╭─ EXCERPTED DATA
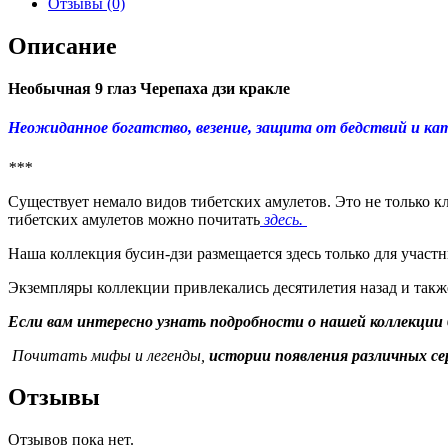
Отзывы (0)
Описание
Необычная 9 глаз Черепаха дзи кракле
Неожиданное богатство, везение, защита от бедствий и ката
***
Существует немало видов тибетских амулетов. Это не только к
тибетских амулетов можно почитать
здесь.
Наша коллекция бусин-дзи размещается здесь только для участ
Экземпляры коллекции привлекались десятилетия назад и такж
Если вам интересно узнать подробности о нашей коллекции 
Почитать мифы и легенды,
истории появления различных се
Отзывы
Отзывов пока нет.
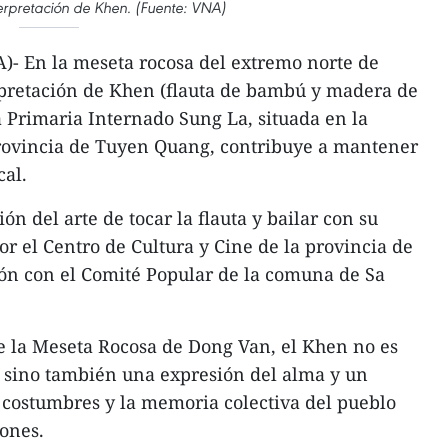
erpretación de Khen. (Fuente: VNA)
- En la meseta rocosa del extremo norte de
rpretación de Khen (flauta de bambú y madera de
a Primaria Internado Sung La, situada en la
rovincia de Tuyen Quang, contribuye a mantener
al.​
ón del arte de tocar la flauta y bailar con su
r el Centro de Cultura y Cine de la provincia de
n con el Comité Popular de la comuna de Sa
 la Meseta Rocosa de Dong Van, el Khen no es
, sino también una expresión del alma y un
as costumbres y la memoria colectiva del pueblo
ones.​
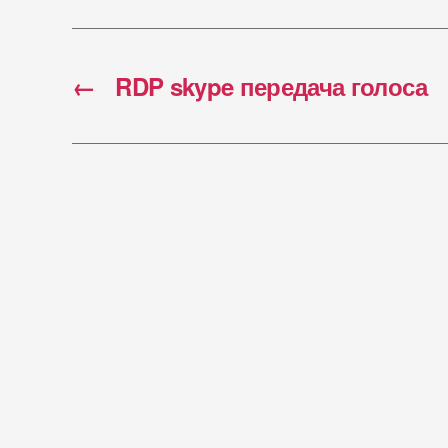
←
RDP skype передача голоса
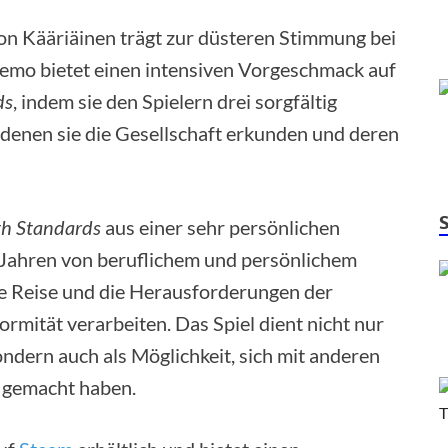
on Kääriäinen trägt zur düsteren Stimmung bei
Demo bietet einen intensiven Vorgeschmack auf
ds
, indem sie den Spielern drei sorgfältig
in denen sie die Gesellschaft erkunden und deren
th Standards
aus einer sehr persönlichen
 Jahren von beruflichem und persönlichem
ne Reise und die Herausforderungen der
rmität verarbeiten. Das Spiel dient nicht nur
ndern auch als Möglichkeit, sich mit anderen
n gemacht haben.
╰─
## WHAT THE TASK ASKS
Please return, unchanged, the lines of the rows from the line containing "on Kääriäinen trägt zur düsteren Stimmung bei" up to and including the last line of the rows.

## TASK SOLUTION
on Kääriäinen trägt zur düsteren Stimmung bei
Demo bietet einen intensiven Vorgeschmack auf
ds
, indem sie den Spielern drei sorgfältig
in denen sie die Gesellschaft erkunden und deren
th Standards
aus einer sehr persönlichen
 Jahren von beruflichem und persönlichem
ne Reise und die Herausforderungen der
rmität verarbeiten. Das Spiel dient nicht nur
ndern auch als Möglichkeit, sich mit anderen
n gemacht haben.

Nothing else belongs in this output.